Consider COVID Vax History When Assessing Adenopathy on Mammo

Axillary lymphadenopathy more likely within 14 days after vaccination; persistent axillary lymphadenopathy seen up to 43 weeks later

THURSDAY, April 28, 2022 (HealthDay News) — Axillary lymphadenopathy, a common adverse effect of COVID-19 vaccination, is seen in 44 percent of patients undergoing breast imaging after vaccination, according to a study published in the May issue of Radiology.

Stacey Wolfson, M.D., from the New York University Grossman School of Medicine in New York City, and colleagues examined the outcomes of axillary lymphadenopathy among patients who received the COVID-19 vaccine and underwent breast imaging between Dec. 30, 2020, and April 12, 2021.

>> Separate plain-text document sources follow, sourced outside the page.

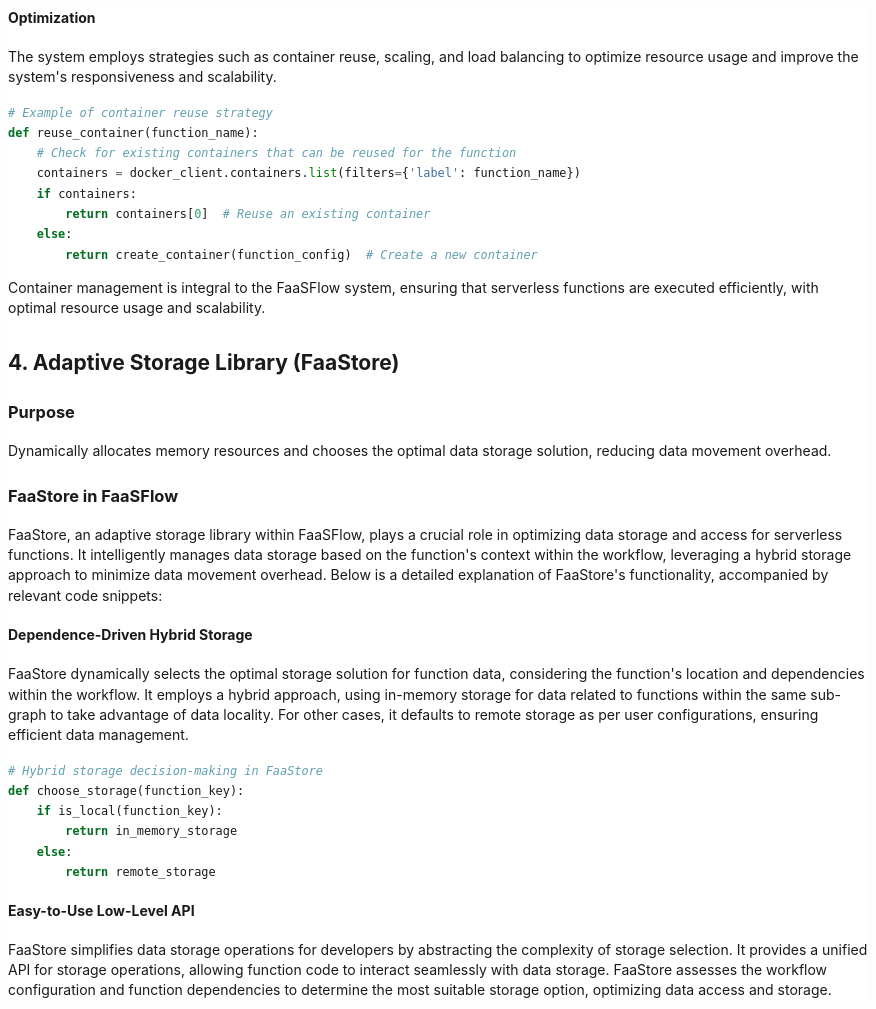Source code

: #### Optimization
The system employs strategies such as container reuse, scaling, and load balancing to optimize resource usage and improve the system's responsiveness and scalability.

```python
# Example of container reuse strategy
def reuse_container(function_name):
    # Check for existing containers that can be reused for the function
    containers = docker_client.containers.list(filters={'label': function_name})
    if containers:
        return containers[0]  # Reuse an existing container
    else:
        return create_container(function_config)  # Create a new container
```

Container management is integral to the FaaSFlow system, ensuring that serverless functions are executed efficiently, with optimal resource usage and scalability.


## 4. Adaptive Storage Library (FaaStore)

### Purpose
Dynamically allocates memory resources and chooses the optimal data storage solution, reducing data movement overhead.


### FaaStore in FaaSFlow

FaaStore, an adaptive storage library within FaaSFlow, plays a crucial role in optimizing data storage and access for serverless functions. It intelligently manages data storage based on the function's context within the workflow, leveraging a hybrid storage approach to minimize data movement overhead. Below is a detailed explanation of FaaStore's functionality, accompanied by relevant code snippets:

#### Dependence-Driven Hybrid Storage
FaaStore dynamically selects the optimal storage solution for function data, considering the function's location and dependencies within the workflow. It employs a hybrid approach, using in-memory storage for data related to functions within the same sub-graph to take advantage of data locality. For other cases, it defaults to remote storage as per user configurations, ensuring efficient data management.

```python
# Hybrid storage decision-making in FaaStore
def choose_storage(function_key):
    if is_local(function_key):
        return in_memory_storage
    else:
        return remote_storage
```

#### Easy-to-Use Low-Level API
FaaStore simplifies data storage operations for developers by abstracting the complexity of storage selection. It provides a unified API for storage operations, allowing function code to interact seamlessly with data storage. FaaStore assesses the workflow configuration and function dependencies to determine the most suitable storage option, optimizing data access and storage.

The researchers found that 44 percent of the 1,217 patients who received the COVID-19 vaccine and underwent breast imaging had lymphadenopathy during at least one imaging examination. The average node measured 1.8 cm among patients with lymphadenopathy. Lymphadenopathy was more likely to be seen within 14 days after vaccination, while at 50 days following the second dose, it was rare. Forty-three patients (8 percent) underwent biopsy: 79 and 21 percent had benign and malignant results (34 and nine patients, respectively). There were 407 follow-up examinations in 387 patients (72 percent) with lymphadenopathy. At follow-up examination averaging 15.7 weeks after initial examination, 79.4 percent of studies demonstrated reduced lymph node size and were considered benign. Stable findings were reported in 20.6 percent; these were assessed as probably benign with recommendation for further follow-up. No patients in the follow-up group were diagnosed with a subsequent malignancy. Up to 43 weeks after vaccination, persistent axillary lymphadenopathy was observed.

“There should be no delay in screening mammograms due to recent vaccination and there is variable time to resolution of reactive lymphadenopathy,” the authors write.